→ TESTO ESTRATTO
******************************

DISEGNARE LE NOTE E LEGARE I SUONI CON LO SPAGO- VINICIO CAPOSSELA DALLE OSTERIE AL POVERO CRISTO: UN CANTICO PER TUTTE LE CREATURE, PER LA MOLTEPLICITA’, PER COLMARE LA FRATTURA FRA UOMO E NATURA.
Intervista a Vinicio Capossela: «Imparai a suonare in chiesa, per amore della nipote del parroco»
Il cantautore: «Il mito di mio padre era Celentano: quando l’ho incontrato mi sono inchinato davanti a lui. La Rete? La tratto come faceva mia nonna in Irpinia con la tv: gli metteva una tendina sopra, lo considerava un intruso in casa»
«Ho imparato
a suonare i primi accordi sull’armonium in parrocchia: ero segretamente
innamorato di Maria Grazia, la nipote del parroco».
Vinicio Capossela non è semplicemente un musicista, ma un po’ antropologo ed
enigmatico filosofo. Le sue ballate sembrano riferirsi a mondi lontani, come la
città dov’è nato, Hannover. «Sono stato pochissimo in quella città, non ho
fatto nemmeno in tempo a imparare le parolacce in tedesco, perché poi sono
cresciuto in Emilia Romagna. I miei genitori, originari dell’Irpinia, erano
emigranti».
Che
mestiere faceva suo padre in Germania?
«I lavori più umili e più faticosi,
quelli che potevano fare solo gli emigranti. Ma era appassionato di musica,
tanto che mi chiamo Vinicio in omaggio a un fisarmonicista degli anni ‘60, che
mio padre apprezzava tanto. Un giorno si presentò a casa con un giradischi e
con dei 45 giri che erano bellissimi, coloratissimi. Il suo mito era Adriano
Celentano, se lo sognava di notte e, quando molti anni dopo io incontrai il
famoso cantante in una trasmissione televisiva, dov’ero stato invitato, mi
inchinai di fronte a lui come fosse una divinità: era l’omaggio che mio padre
avrebbe voluto fargli».
Quando
ha deciso che avrebbe fatto il musicista?
«L’ho desiderato sin da bambino. Ero attratto dagli strumenti a tastiera, così
come i ragazzini della mia età amavano il pallone o la bicicletta… Amavo in
particolare l’organo e, siccome ovviamente non ne disponevo, disegnai su una
tavola i tasti, scrivendoci sopra i rispettivi suoni: blin, blon, blen… Non
solo: prendevo le cassette di frutta vuote, le univo con lo spago per mimare un
impianto di amplificazione».

******************************

→ DATI FORNITI
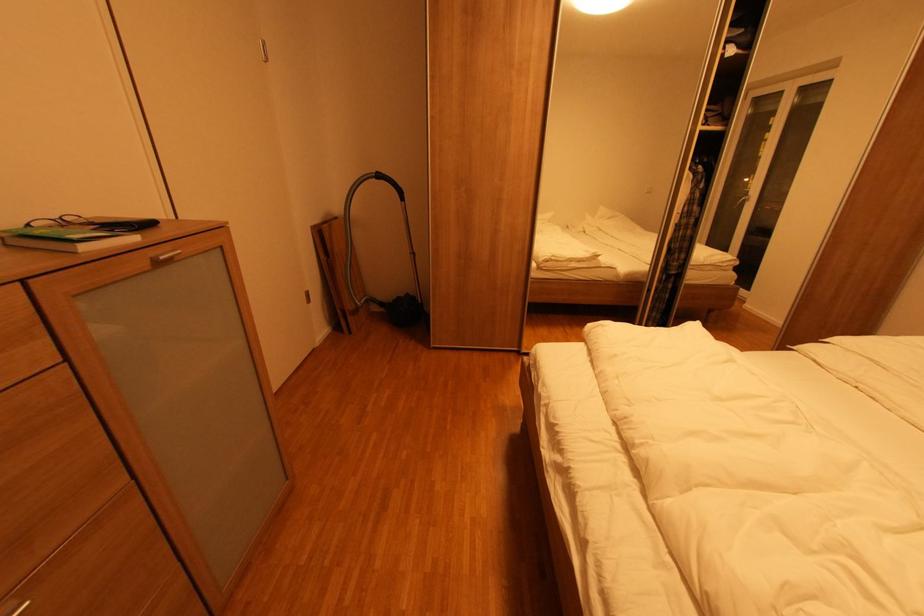
Where would you pull the silver cabinet handle? Please return your answer as a coordinate pair (x, y).

(165, 257)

******************************

→ COMPITO ASSEGNATO A
Rispondi in base all'intervista a Vinicio Capossela:
(i) In quale città è nato Capossela?
(ii) Su quale strumento ha imparato a suonare i primi accordi?
(iii) Chi era il mito di suo padre?
→ COMPITO ASSEGNATO B
Trascrivi dall'intervista a Vinicio Capossela il passo compreso fra "Intervista a Vinicio" e "padre in Germania?", inclusi.
→ COMPITO ASSEGNATO C
Nell'intervista a Vinicio Capossela, perché da bambino disegnò i tasti su una tavola? Rispondi in una-tre frasi.
Per rispondere serve soltanto l'intervista.

→ RISPOSTA ATTESA A
(i) Hannover.
(ii) Sull'armonium, in parrocchia.
(iii) Adriano Celentano.

→ RISPOSTA ATTESA B
Intervista a Vinicio Capossela: «Imparai a suonare in chiesa, per amore della nipote del parroco»
Il cantautore: «Il mito di mio padre era Celentano: quando l’ho incontrato mi sono inchinato davanti a lui. La Rete? La tratto come faceva mia nonna in Irpinia con la tv: gli metteva una tendina sopra, lo considerava un intruso in casa»
«Ho imparato
a suonare i primi accordi sull’armonium in parrocchia: ero segretamente
innamorato di Maria Grazia, la nipote del parroco».
Vinicio Capossela non è semplicemente un musicista, ma un po’ antropologo ed
enigmatico filosofo. Le sue ballate sembrano riferirsi a mondi lontani, come la
città dov’è nato, Hannover. «Sono stato pochissimo in quella città, non ho
fatto nemmeno in tempo a imparare le parolacce in tedesco, perché poi sono
cresciuto in Emilia Romagna. I miei genitori, originari dell’Irpinia, erano
emigranti».
Che
mestiere faceva suo padre in Germania?

→ RISPOSTA ATTESA C
Amava in particolare l'organo, ma non ne aveva uno. Per questo disegnò i tasti su una tavola e ci scrisse sopra i rispettivi suoni.